Secco “no” della Consulta Comunale per l’Ambiente sulla possibile riapertura della discarica prevista dal nuovo piano regionale dei rifiuti approvato dalla Giunta Emiliano

No incondizionato, secco e deciso contro la riapertura della discarica Martucci, proposta dalla Regione Puglia. È questa la posizione della Consulta Comunale per l’Ambiente di Bari che si associa ai Comuni di Mola, Conversano, Rutigliano e Polignano e a tutte le Associazioni ambientaliste che da anni si battono per chiudere definitivamente e bonificare il sito.

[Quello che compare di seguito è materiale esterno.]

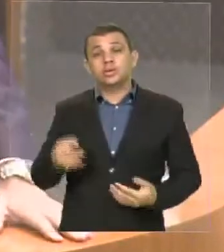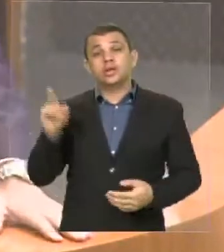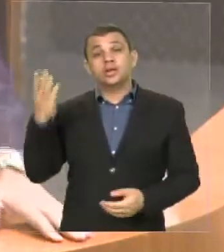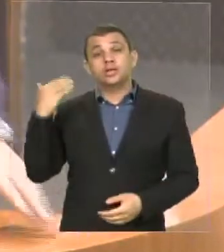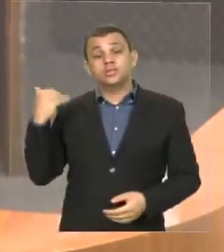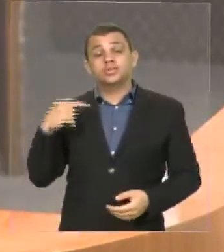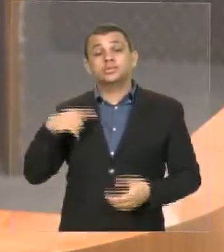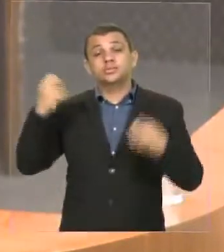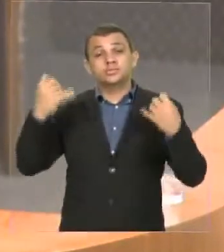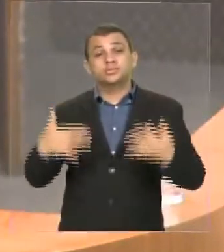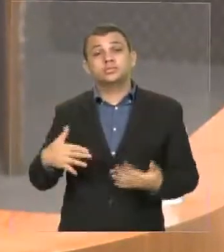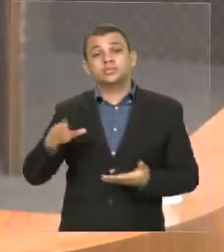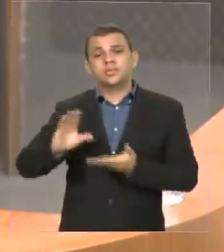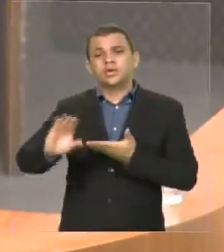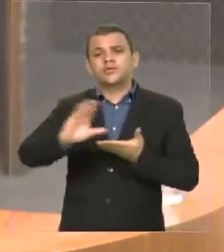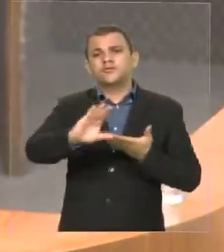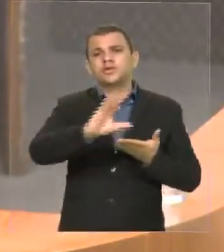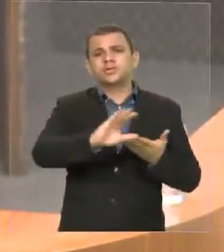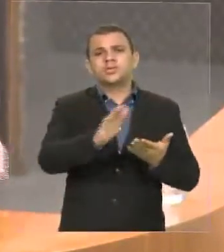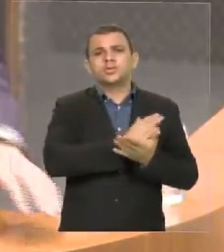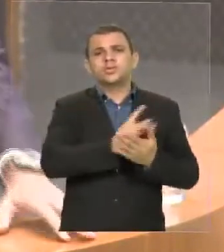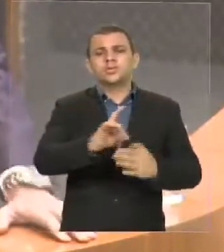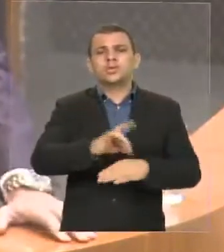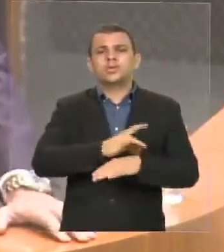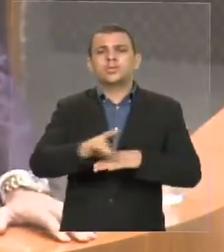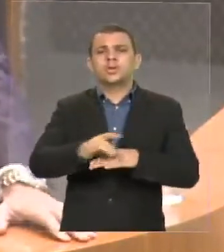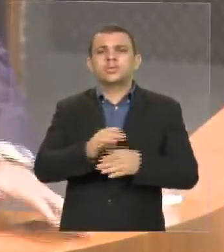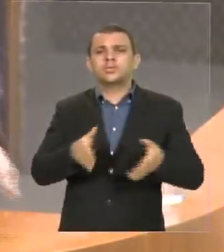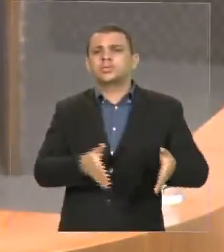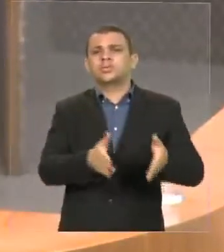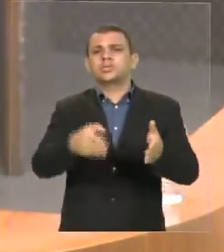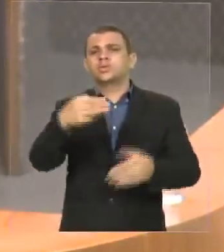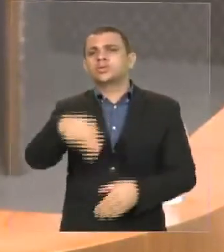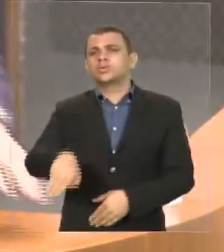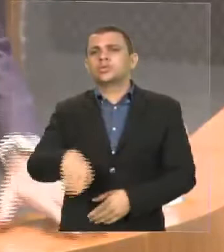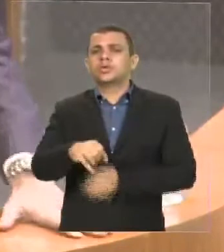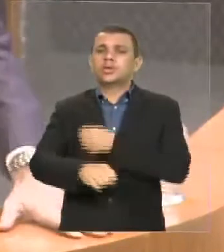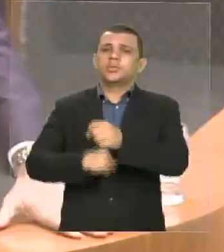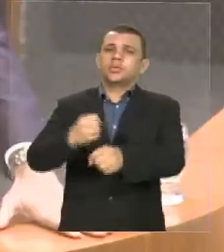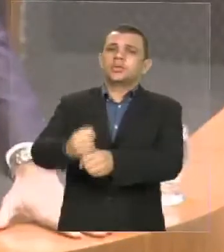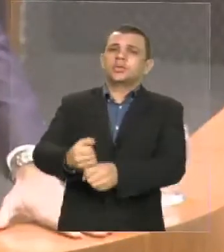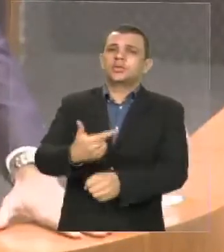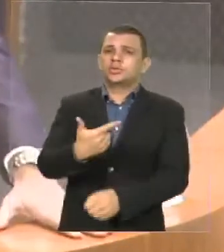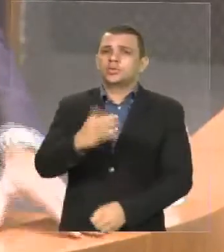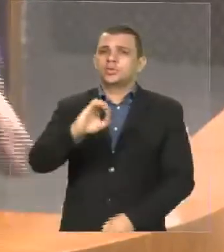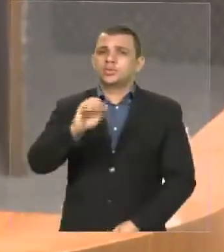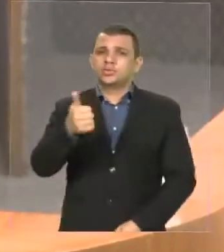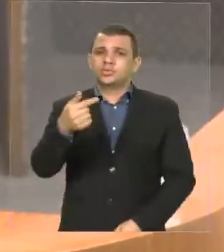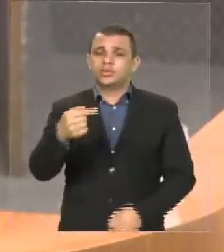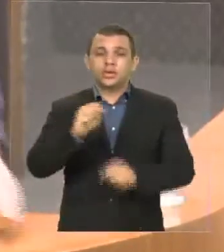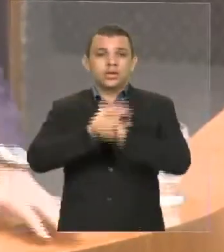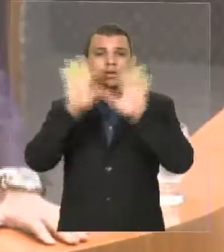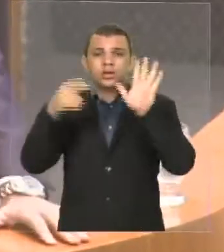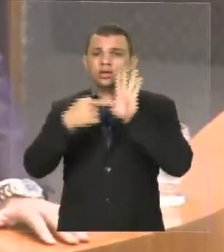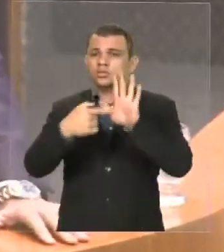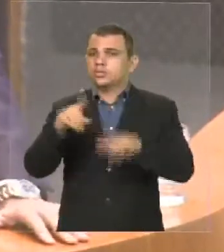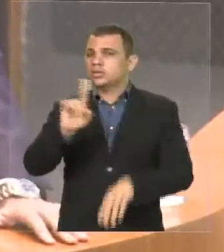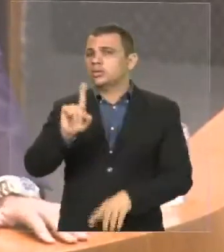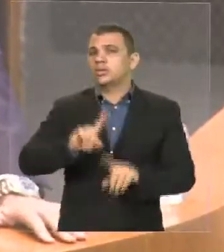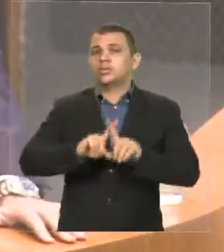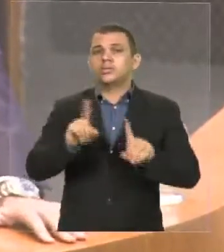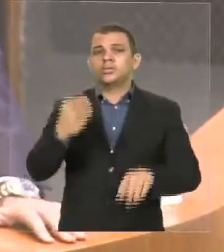de obras asfálticas no Maranhão, que não ficaram muito às claras. E, hoje, o deputado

In una nota, la Consulta spiega che questa posizione deriva dal fatto che “si tratta di un sito altamente inquinante con sversamento di percolato, laceramento del telo di contenimento e presenze di sostanze tossiche, come i materiali antropici, così come viene riportato nella relazione tecnica effettuata tramite indagini geognostiche.”.

Perciò, «la Consulta – spiega la presidente Antonella Calderazzi – diffida la Regione Puglia ad approvare  il Piano dei Rifiuti così come adottato dalla Giunta con la riapertura della discarica che provocherebbe un inquinamento ambientale. Non si può accettare che vengano provocati danni irreversibili per la salute dei cittadini e per l’ambiente e che la discarica debba anche supportare i rifiuti di altre regioni italiane sia pur per un tempo limitato. Non vogliamo la distruzione del territorio e dell’ambiente della Puglia con operazioni scellerate che compromettono il paesaggio, la nostra salute e la economia».

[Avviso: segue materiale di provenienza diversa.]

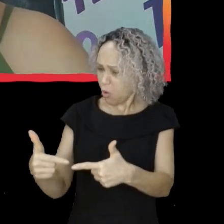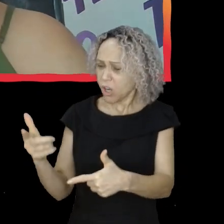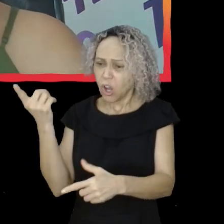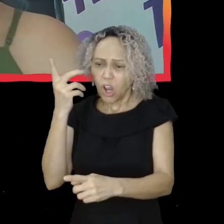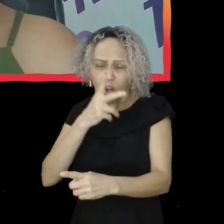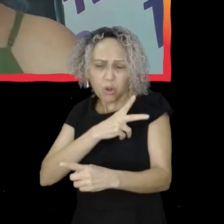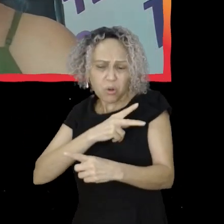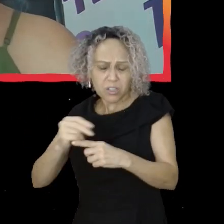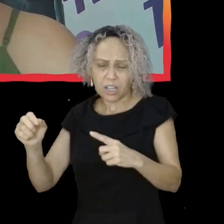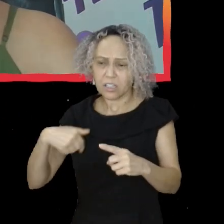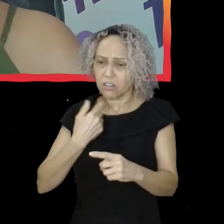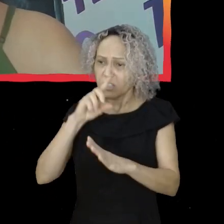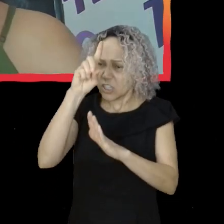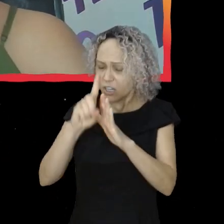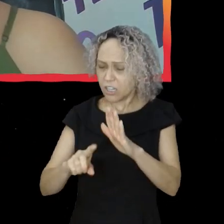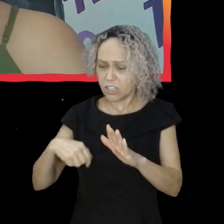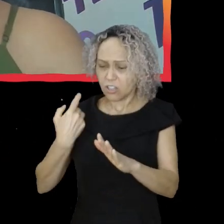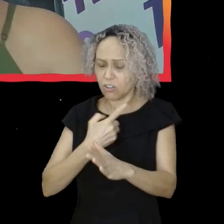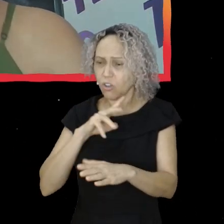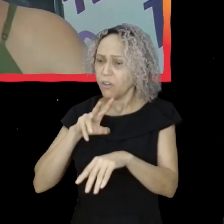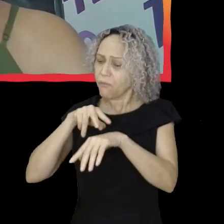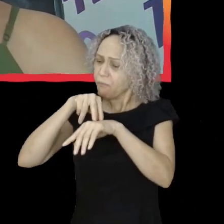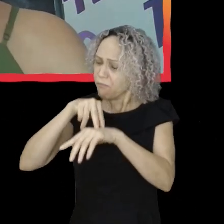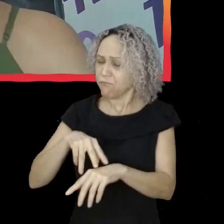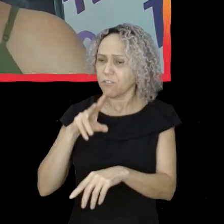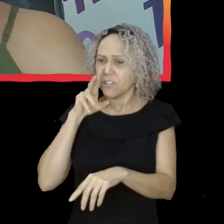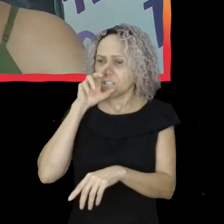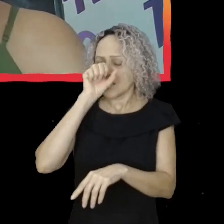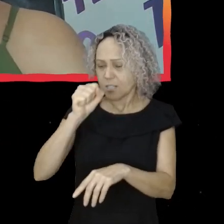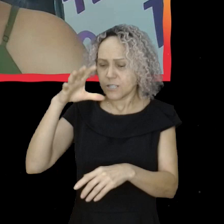os nossos direitos e para nos fortalecer enquanto campo político, né? Então,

Infine, la Consulta fa sapere che è pronta a supportare qualunque azione dei Comuni e delle associazioni ambientaliste che intendano attuare, per sensibilizzare l’opinione pubblica e le istituzioni e per bloccare la riapertura del sito che la stessa Regione aveva chiuso perché ritenuta “area potenzialmente contaminata”.

La Consulta ha inviato il documento a favore della chiusura della discarica Martucci al Presidente della Regione Puglia Michele Emiliano e all’assessore all’Ambiente e Territorio Anna Grazia Maraschio. Contestualmente, ha lanciato anche una raccolta firme alla quale tutti possono partecipare, anche promuovendola.